WRITTEN TASK:
Every line from the one holding "vfov_deg: 5.4" through the final line of the entries is to be reproduced exactly, and no other line.

#####

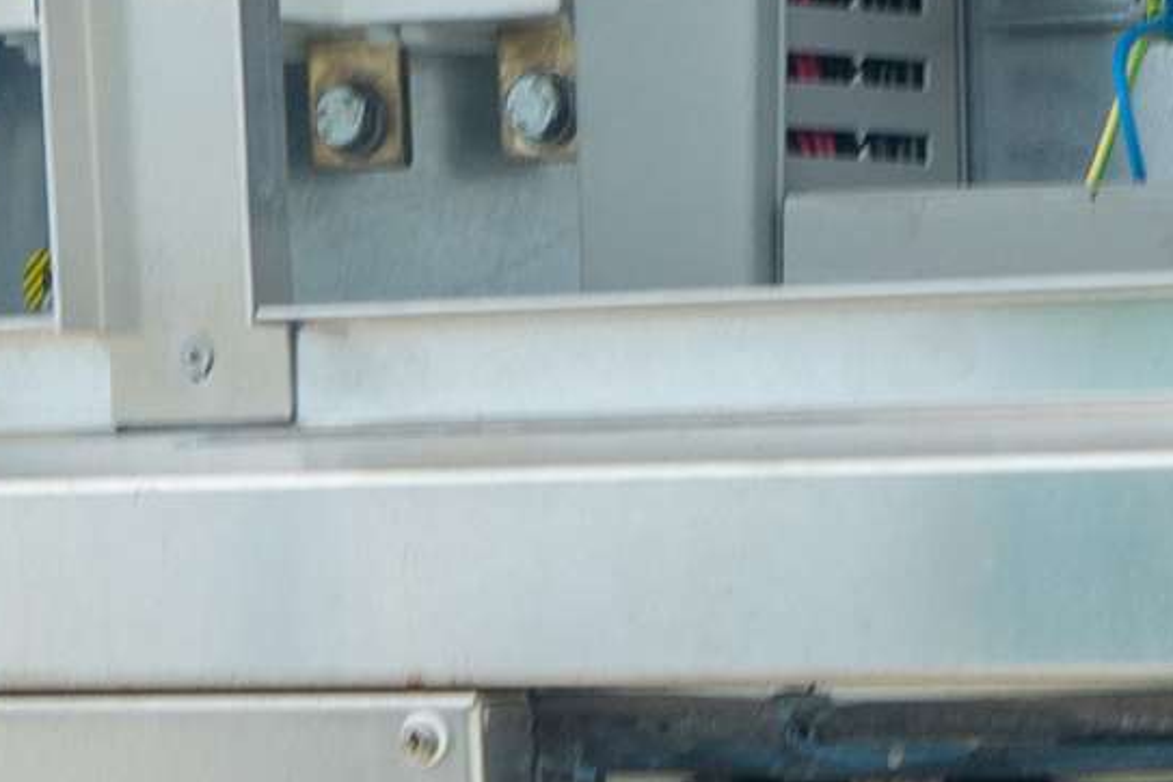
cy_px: 2374
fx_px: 7819
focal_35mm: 240
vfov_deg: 5.4
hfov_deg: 8.5
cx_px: 1190
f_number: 7.1
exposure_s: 1/60
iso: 100
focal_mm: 31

#####

ANSWER SECTION:
vfov_deg: 5.4
hfov_deg: 8.5
cx_px: 1190
f_number: 7.1
exposure_s: 1/60
iso: 100
focal_mm: 31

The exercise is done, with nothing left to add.